● 依頼文 1: 本文抜粋によると、3Dプリンターで造られた住宅の本体価格はいくらですか。

++++ 本文抜粋 ++++

元日の能登半島地震で甚大な被害が出た石川県珠洲市に3Dプリンターで造った2人世帯向けの住宅第1号が完成し、被災者対象の無料宿泊体験が行われている。本体価格550万円(税別)で、着工から約20日間で完成した建物は「安くて速い」住宅再建として注目されており、発注した地元の設備工事会社「三百苅(さんびゃくがり)管工」の三百苅卓明社長(62)は「高齢世帯にとって住宅再建のハードルは高い。一つの選択肢として提示できれば」と話している。
住宅は兵庫県西宮市のスタートアップ(新興企業)セレンディクスが製造・販売。水回りを完備した50平方メートルの1LDKで、海に面して建つ珠洲市上戸町南方のホテル「notonowa(のとのわ)」の敷地内に一棟貸しの客室として建設された。
三百苅さんは当初、セ社が販売する10平方メートルタイプの建物をグランピング用として発注していたが、能登半島地震の発生で「被災した人が生活再建のイメージを持てるようにしたい」と、2人世帯が居住可能な50平方メートルの建物に変更を依頼。セ社も長野県内で予定していた販売1棟目の建築を延期させ、能登での建設を優先した。
建築基準法に適合した「壁式鉄筋コンクリート造」で、基礎部分にも初めて3Dプリンターの部材を使用。軟弱地盤だったこともあって地盤・基礎工事に計約450万円かかり、内装や電気・設備工事費なども含む総額は約1500万円だったが、「通常工法に比べればずっと安い」と三百苅さん。今後はセ社と使用感などの検証を重ね、災害に強い新しい住宅が提案できるように取り組む計画という。
「のとのわ」は今年7月、廃業したモーテルをリノベーションしてオープンした、震災後に奥能登で初めて開業したホテルだ。支配人の畠山陸さん(27)は東京や海外で宿泊業に携わってきたが、豊かな里山・里海にひかれて昨夏に移住。モーテル所有者の三百苅さんと出会い、今年2月のホテルオープンを目指して改築を進めていた中で地震が起きた。

++++

● 依頼文 2: 記録のうち「scientific name: Nyssus coloripes」を含む行から記録の末尾までの行だけを、「番号」と「行」の2列からなるMarkdownの表にまとめてください。空行は除いてください。

++++ 提供記録 ++++

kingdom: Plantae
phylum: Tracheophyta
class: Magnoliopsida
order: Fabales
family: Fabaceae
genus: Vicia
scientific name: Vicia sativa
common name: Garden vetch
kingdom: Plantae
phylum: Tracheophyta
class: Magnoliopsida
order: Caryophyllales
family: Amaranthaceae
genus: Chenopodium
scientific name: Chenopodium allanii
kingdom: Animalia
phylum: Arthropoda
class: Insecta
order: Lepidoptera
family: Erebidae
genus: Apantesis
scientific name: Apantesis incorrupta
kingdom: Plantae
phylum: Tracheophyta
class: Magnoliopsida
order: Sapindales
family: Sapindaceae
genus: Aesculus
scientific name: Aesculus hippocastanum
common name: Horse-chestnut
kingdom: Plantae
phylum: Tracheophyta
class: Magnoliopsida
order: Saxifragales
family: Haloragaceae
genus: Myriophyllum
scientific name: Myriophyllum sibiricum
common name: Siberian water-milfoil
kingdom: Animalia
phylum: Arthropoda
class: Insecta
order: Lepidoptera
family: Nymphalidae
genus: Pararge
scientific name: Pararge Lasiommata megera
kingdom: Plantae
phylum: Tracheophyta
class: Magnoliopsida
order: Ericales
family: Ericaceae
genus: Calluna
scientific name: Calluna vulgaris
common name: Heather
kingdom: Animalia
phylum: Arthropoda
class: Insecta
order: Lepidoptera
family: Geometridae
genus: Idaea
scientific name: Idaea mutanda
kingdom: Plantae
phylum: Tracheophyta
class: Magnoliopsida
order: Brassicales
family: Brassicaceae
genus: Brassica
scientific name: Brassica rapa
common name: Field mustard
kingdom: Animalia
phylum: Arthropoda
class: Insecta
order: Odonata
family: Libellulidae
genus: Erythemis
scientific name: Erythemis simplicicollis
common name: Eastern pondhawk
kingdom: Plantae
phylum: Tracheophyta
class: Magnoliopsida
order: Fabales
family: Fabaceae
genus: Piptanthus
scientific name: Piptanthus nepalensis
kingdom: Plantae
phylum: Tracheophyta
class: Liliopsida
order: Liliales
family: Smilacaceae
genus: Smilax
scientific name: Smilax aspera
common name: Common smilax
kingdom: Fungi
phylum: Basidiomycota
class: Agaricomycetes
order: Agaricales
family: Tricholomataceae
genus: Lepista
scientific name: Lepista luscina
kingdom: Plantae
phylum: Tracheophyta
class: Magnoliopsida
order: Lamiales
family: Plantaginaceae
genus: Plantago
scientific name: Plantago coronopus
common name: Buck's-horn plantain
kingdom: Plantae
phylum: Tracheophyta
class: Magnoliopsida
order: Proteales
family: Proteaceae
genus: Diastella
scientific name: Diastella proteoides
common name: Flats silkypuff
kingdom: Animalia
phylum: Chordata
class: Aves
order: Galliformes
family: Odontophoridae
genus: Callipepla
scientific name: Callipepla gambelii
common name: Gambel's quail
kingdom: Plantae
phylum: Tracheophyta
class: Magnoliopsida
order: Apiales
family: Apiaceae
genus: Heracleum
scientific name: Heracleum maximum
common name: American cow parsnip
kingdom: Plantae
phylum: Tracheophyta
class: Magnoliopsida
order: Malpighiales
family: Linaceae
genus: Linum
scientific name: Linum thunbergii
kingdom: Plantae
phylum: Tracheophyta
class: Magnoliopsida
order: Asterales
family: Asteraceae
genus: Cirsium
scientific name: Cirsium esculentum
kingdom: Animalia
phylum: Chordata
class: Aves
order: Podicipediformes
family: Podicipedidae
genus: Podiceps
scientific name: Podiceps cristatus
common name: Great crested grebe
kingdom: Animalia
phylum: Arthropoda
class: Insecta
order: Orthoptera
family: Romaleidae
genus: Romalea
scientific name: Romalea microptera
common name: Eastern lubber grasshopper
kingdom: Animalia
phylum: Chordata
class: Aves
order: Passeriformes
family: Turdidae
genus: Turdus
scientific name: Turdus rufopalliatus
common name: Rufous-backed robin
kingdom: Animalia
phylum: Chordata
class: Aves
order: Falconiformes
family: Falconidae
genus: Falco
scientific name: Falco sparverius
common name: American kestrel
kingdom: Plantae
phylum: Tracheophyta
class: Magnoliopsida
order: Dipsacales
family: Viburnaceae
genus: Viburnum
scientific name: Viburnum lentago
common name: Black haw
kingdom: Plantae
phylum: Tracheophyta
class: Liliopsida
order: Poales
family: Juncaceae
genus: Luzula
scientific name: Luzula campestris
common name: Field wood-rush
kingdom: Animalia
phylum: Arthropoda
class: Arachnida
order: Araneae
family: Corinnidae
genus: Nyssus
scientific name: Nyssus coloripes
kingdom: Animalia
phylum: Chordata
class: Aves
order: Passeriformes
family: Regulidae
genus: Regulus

++++

● 結果 1: 550万円(税別)です。

● 結果 2:
| 番号 | 行 |
|---|---|
| 1 | scientific name: Nyssus coloripes |
| 2 | kingdom: Animalia |
| 3 | phylum: Chordata |
| 4 | class: Aves |
| 5 | order: Passeriformes |
| 6 | family: Regulidae |
| 7 | genus: Regulus |